**Work required**: Render the text of every row below as a Markdown table with two columns, "No." and "Line", numbering each line and leaving out blank lines. Keep the pictures out of the table.

**Extracted information**:
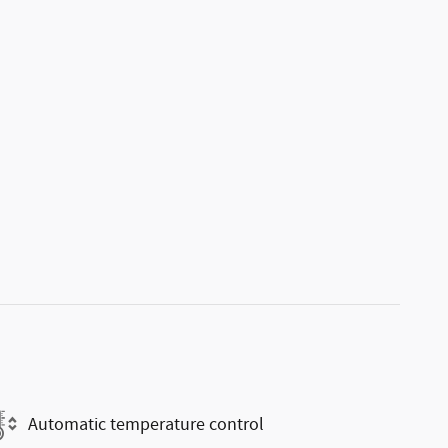
Automatic temperature control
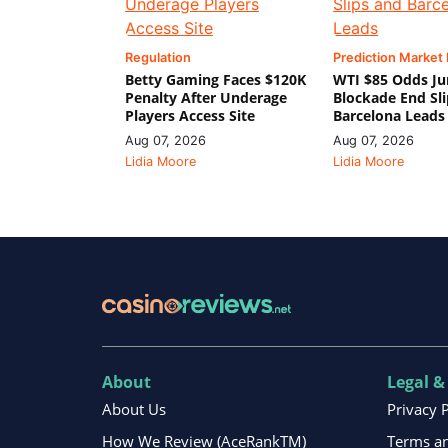
Regulation
Prediction Market
Betty Gaming Faces $120K
WTI $85 Odds Ju
Penalty After Underage
Blockade End Sl
Players Access Site
Barcelona Leads
Aug 07, 2026
Aug 07, 2026
Lidia Moore
Lidia Moore
About
Legal &
About Us
Privacy 
How We Review (AceRankTM)
Terms an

**Solution to this task**:
| No. | Line |
|---|---|
| 1 | Automatic temperature control |
| 2 | Regulation |
| 3 | Prediction Market |
| 4 | Betty Gaming Faces $120K |
| 5 | WTI $85 Odds Ju |
| 6 | Penalty After Underage |
| 7 | Blockade End Sl |
| 8 | Players Access Site |
| 9 | Barcelona Leads |
| 10 | Aug 07, 2026 |
| 11 | Aug 07, 2026 |
| 12 | Lidia Moore |
| 13 | Lidia Moore |
| 14 | About |
| 15 | Legal & |
| 16 | About Us |
| 17 | Privacy  |
| 18 | How We Review (AceRankTM) |
| 19 | Terms an |